In Russia and in the USA less than 50% of the population trust the major institutions.

Tweng and her colleagues argue that this trend is consistent with a lower level of concern for others and a lower level of civic engagement that are characteristic of the generation born in 2000-ies. However, this lack of confidence, in their opinion, is related to economic factors. “Rising levels of income inequality portends a decline in confidence and rising poverty portends the decline of confidence in institutions,” they write.

According to the company Edelman, which studied the level of trust from the beginning of the century, the level of trust in institutions in the United States yet not so low as in Eastern Europe, but the gap between them is quite small.
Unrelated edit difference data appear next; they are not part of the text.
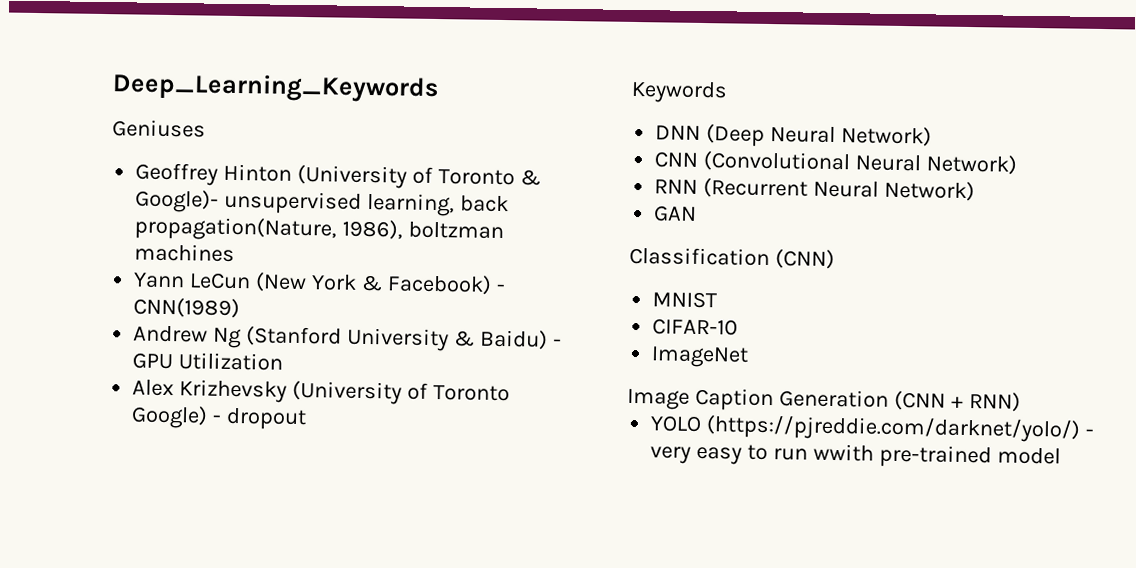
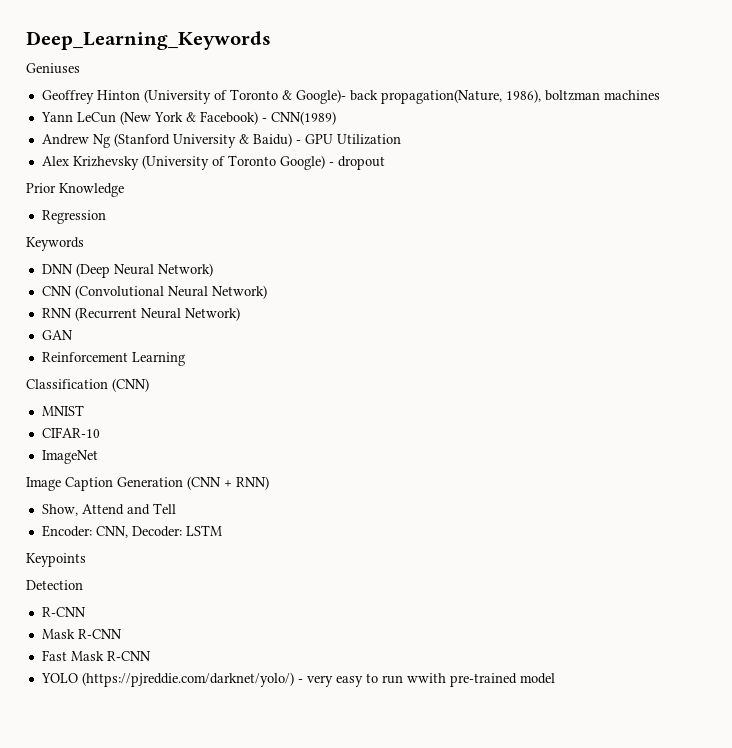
[224,190,456,217] unsupervised learning, -> (346, 96) none
(308, 419) none -> [26,183,124,197] [41,210,106,224] // Prior Knowledge // Regression
(698, 213) none -> [41,352,185,366] // Reinforcement Learning
(1021, 402) none -> [41,503,176,516] [41,525,222,538] [26,553,86,567] [26,580,83,590] [41,607,86,617] [41,629,122,639] [41,650,151,661] // Show, Attend and Tell // Encoder: CNN, Decoder: LSTM // Keypoints // Detection // R-CNN // Mask R-CNN // Fast Mask R-CNN

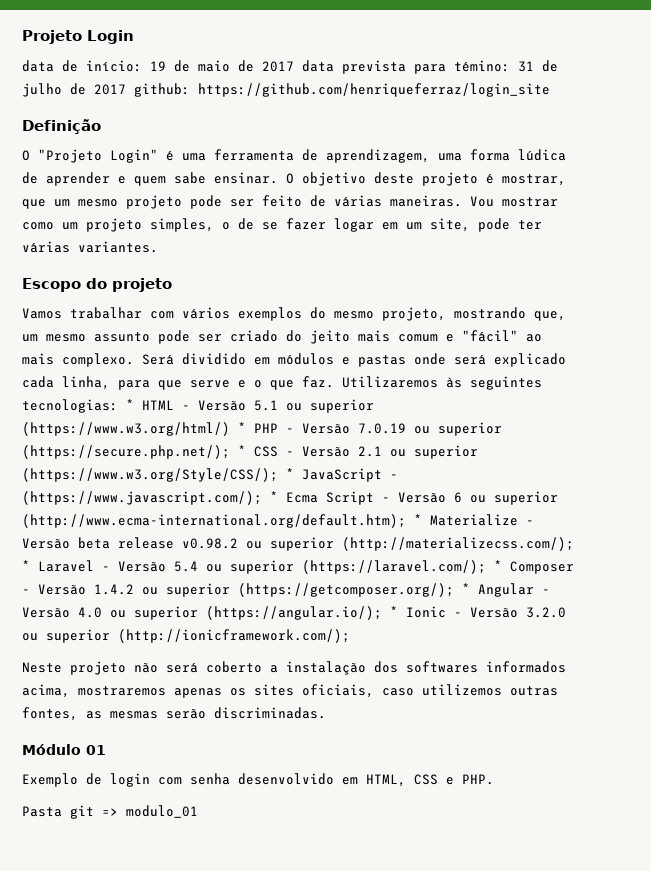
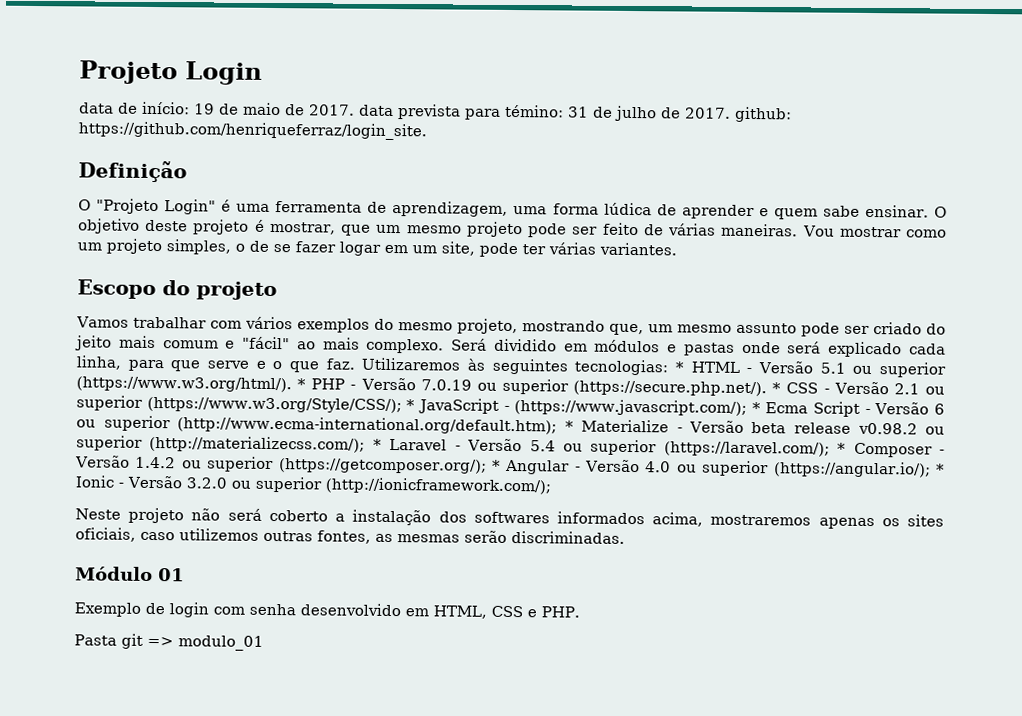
[262,61,294,72] 2017 -> [309,104,355,116] 2017.
[94,83,550,97] 2017 github: https://github.com/henriqueferraz/login_site -> [685,106,792,123] [78,121,427,141] 2017. github: https://github.com/henriqueferraz/login_site.
[22,422,230,436] (https://www.w3.org/html/) -> [76,376,292,393] (https://www.w3.org/html/).
[22,445,230,459] (https://secure.php.net/); -> [573,380,768,397] (https://secure.php.net/).

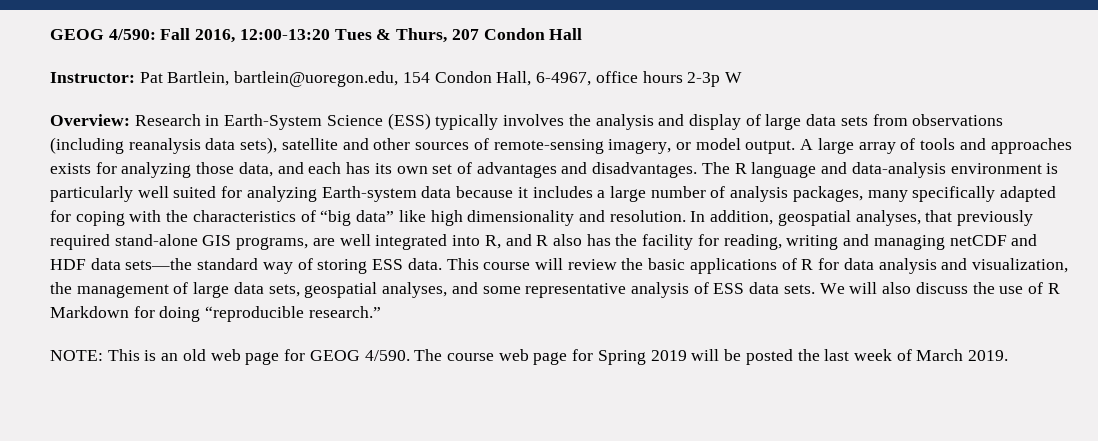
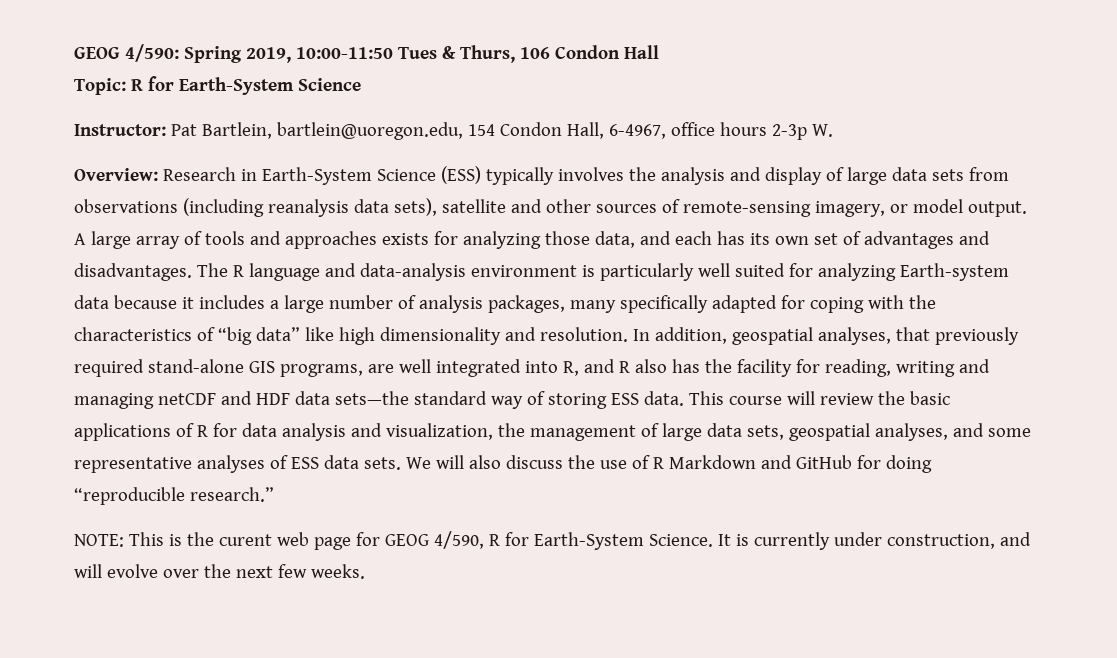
[160,28,330,43] Fall 2016, 12:00-13:20 -> [183,46,393,63] Spring 2019, 10:00-11:50
[451,29,479,40] 207 -> [519,47,550,59] 106
(583, 34) none -> [74,76,361,95] // Topic: R for Earth-System Science
[724,72,742,83] W -> [811,124,833,137] W.
[630,282,689,298] analysis -> [196,455,265,473] analyses
(129, 312) none -> [760,455,852,469] and GitHub
[161,349,206,361] an old -> [186,532,272,546] the curent
[364,349,1009,365] 4/590. The course web page for Spring 2019 will be posted the last week of March 2019. -> [433,531,1031,550] [74,564,365,579] 4/590, R for Earth-System Science. It is currently under construction, and will evolve over the next few weeks.

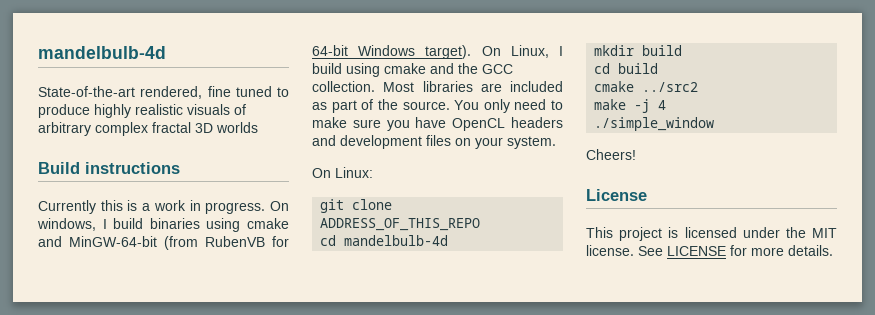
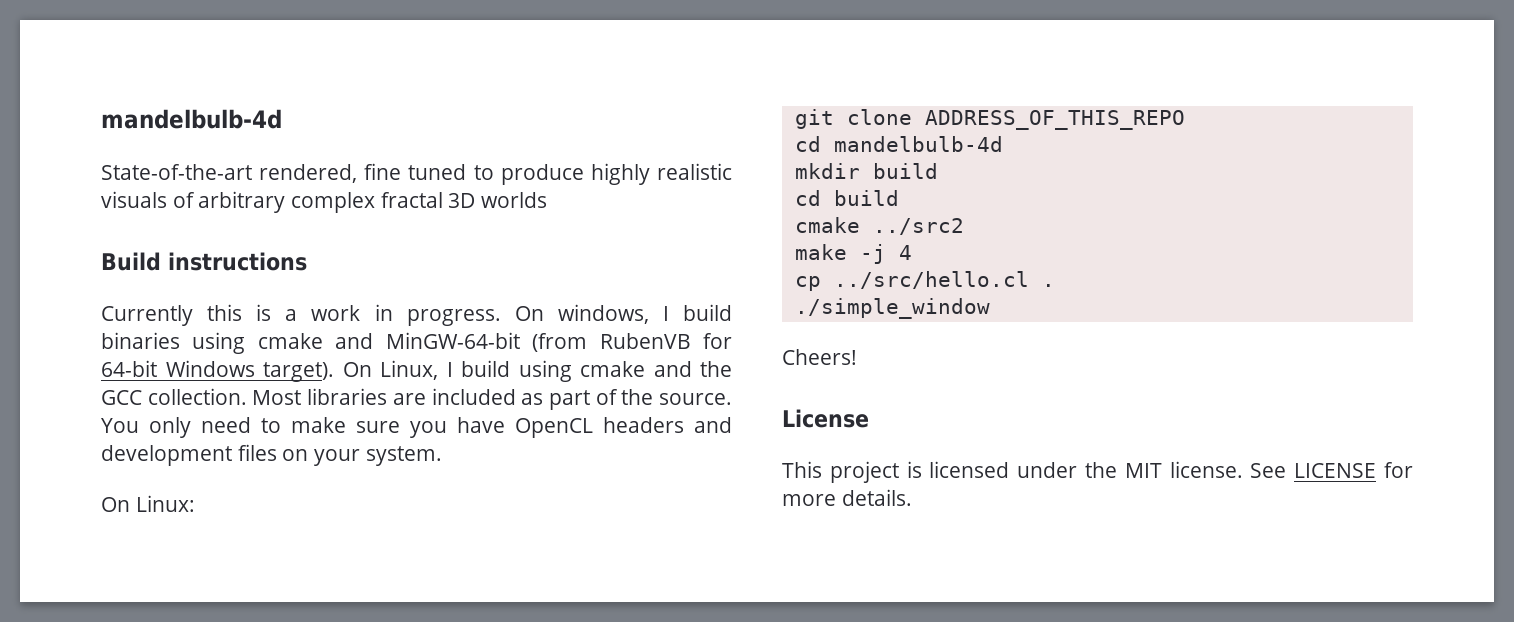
(667, 105) none -> [794,271,1055,291] // cp ../src/hello.cl .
The average level of trust in NGOs, government, media and business reaches 49% in the US, 39% in Russia and 35% in Poland. In the United States have received higher education, the Americans Harbor more trust in institutions than higher education in Eastern Europe. This explains the indignation of the educated Americans about confidence that trump has for the intelligence community — and the fact that I do not feel such resentment.

Edelman calls this the “gap in confidence” between the “informed part of society” and “mass population”. This gap is widening in most countries of the world, France, the United Kingdom and the United States are the three countries where it is increasing most rapidly. This helps to explain the amazing political upheavals that have occurred in these countries.

It is possible to consider the growing gap in trust the result of growing economic inequality, but I think that a lot of coincidences between the levels of economic well-being and confidence has led to the fact that scientists too simplistic to consider this issue, claiming that the trust level can be increased, reducing the level of inequality. People are not Pavlov’s dogs, they don’t just respond to economic incentives. Their trust in institutions is formed for a long period, and it takes time to earn the reputation of a reliable institution.

A successful army is easy to gain the trust of the public and gain authority. Meanwhile, leading media, which are too trying to follow the government line or trying too hard to be politically correct, as well as the intelligence community, which too openly responds to political signals and serious mistakes, as happened in Iraq, we have a very hard time. Now they need to put a lot of effort to regain the trust.

While in Eastern Europe, distrust is widespread, and its results are quite easy to predict, on the West, the relative confidence in the elite creates conditions for dangerous surprises. Trump and supporters of exit of the United Kingdom from the European Union won because they did not roll my eyes in front of the incredulous mass audience: they learned to think like the audience, and to see the institutions through the eyes of this audience.

There are three possible outcomes. One of them implies the emergence of figures that are to some extent a variation of Putin, Orban or Kaczynski: they will ignore the distrust of itself, will implement the program and to keep the people under control. Perhaps trump intends to go on this path, however, exists in America a system of checks and balances designed to resist the usurpers. The second scenario is the relative chaos that supporters of the exit of the United Kingdom from the European Union provoked in the country, whose institutions, it seemed, was too strong to allow that. Ukraine is a more extreme plot on this line. While no country has managed to successfully pass on the third, most difficult way — on the way to be followed by the West and which involves the restoration of General confidence in the basic institutions. As noted by Fukuyama, trust is easier to destroy than to restore.